Cicadas are chirruping madly everywhere, and a breeze is blowing an empty soda can across the lot. It’s so humid that the air is a heavy blanket over my skin, and behind me I can feel the press of Jace’s body. His biceps crowding my shoulders. His chest against my back. His massive erection against my rear.
And then there’s that scent. That leather and tea tree oil scent, and I hope it’s rubbing on my clothes. I hope I smell like him when I get home.
That, more than anything, defeats me. How can I stay strong when Frazer’s sweatshirt smells like nothing and Jace is here and vibrant and alive and he smells like everything? How can I stay strong when I realize that maybe I want Jace more than I ever wanted Frazer…and how can I stay strong when I realize that today, of all days?
I hang my head forward in surrender.
“I came for you,” I admit in a tired voice. “I came here to find you.”
Chapter Eight
Jace
Hot, raw joy floods through my veins at her confession.

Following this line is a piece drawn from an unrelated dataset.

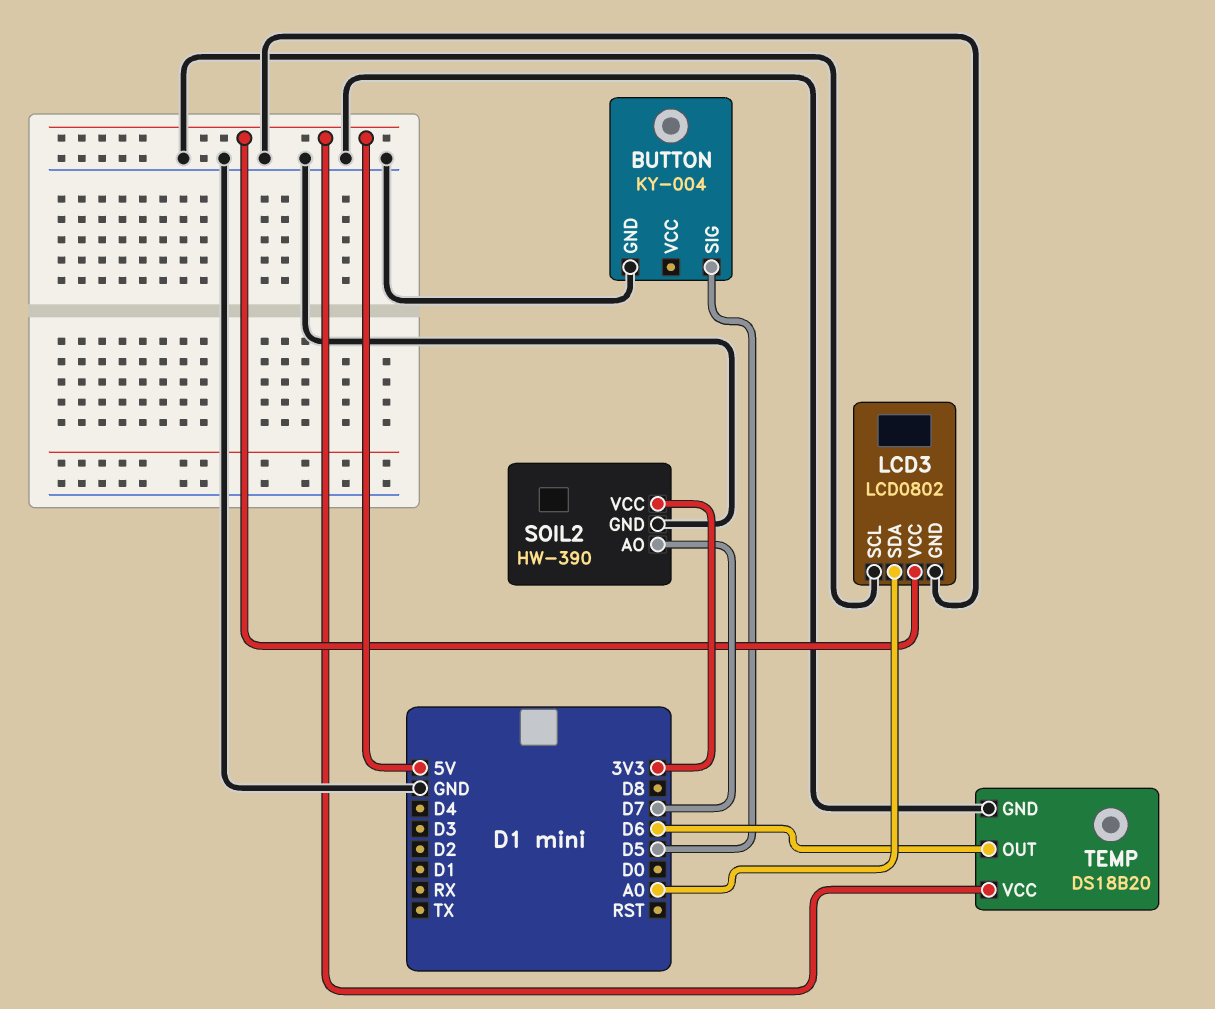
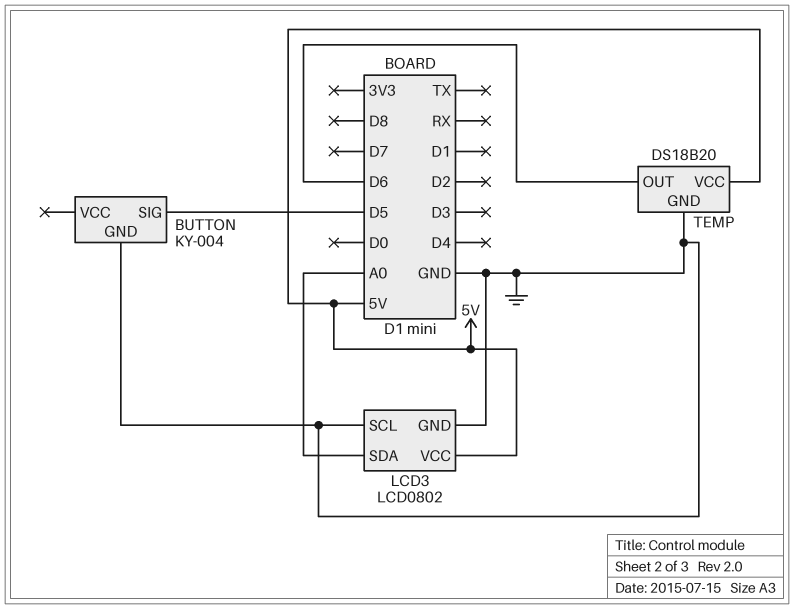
SOIL2: HW-390 -> none
SOIL2 pin AO: D7 -> none
SOIL2 pin GND: GND -> none
SOIL2 pin VCC: 3V3 -> none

I open up the car door before she’s even finished speaking. “Get in,” I say shortly, and then I’m around the other side of the car in a heartbeat, climbing into her passenger seat after carefully setting her portfolio on the floor.
I’m already buckled by the time she manages to sit down. She doesn’t start the car.
“Jace…”
“Ninety-three eleven Reeds Road,” I say. “Unit ten. My place.”
She bites her lip. “What about your friends inside?”
“My tab’s paid,” I reply. “And those assholes will be fine without me.”
A little huff. “I’m not talking about assholes or your tab, Jace. I’m talking about the girl who was in your lap.”
Oh. Ohhhh.
I look at her more carefully now, at the burnish of red along her cheekbones and the press of her lips. She’s jealous. She’s jealous, and that sends a whole stir of male pleasure swirling in my chest.